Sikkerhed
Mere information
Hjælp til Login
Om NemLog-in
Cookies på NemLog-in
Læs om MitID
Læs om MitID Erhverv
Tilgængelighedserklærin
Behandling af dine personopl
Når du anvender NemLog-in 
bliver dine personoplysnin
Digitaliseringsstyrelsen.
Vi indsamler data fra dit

──────────

**Consigne**. Disposez toutes les lignes des enregistrements ci-dessus en tableau Markdown à deux colonnes, « N° » pour le numéro de rang et « Ligne » pour le texte, sans les lignes vides.

**Résultat attendu**.
| N° | Ligne |
|---|---|
| 1 | Sikkerhed |
| 2 | Mere information |
| 3 | Hjælp til Login |
| 4 | Om NemLog-in |
| 5 | Cookies på NemLog-in |
| 6 | Læs om MitID |
| 7 | Læs om MitID Erhverv |
| 8 | Tilgængelighedserklærin |
| 9 | Behandling af dine personopl |
| 10 | Når du anvender NemLog-in  |
| 11 | bliver dine personoplysnin |
| 12 | Digitaliseringsstyrelsen. |
| 13 | Vi indsamler data fra dit |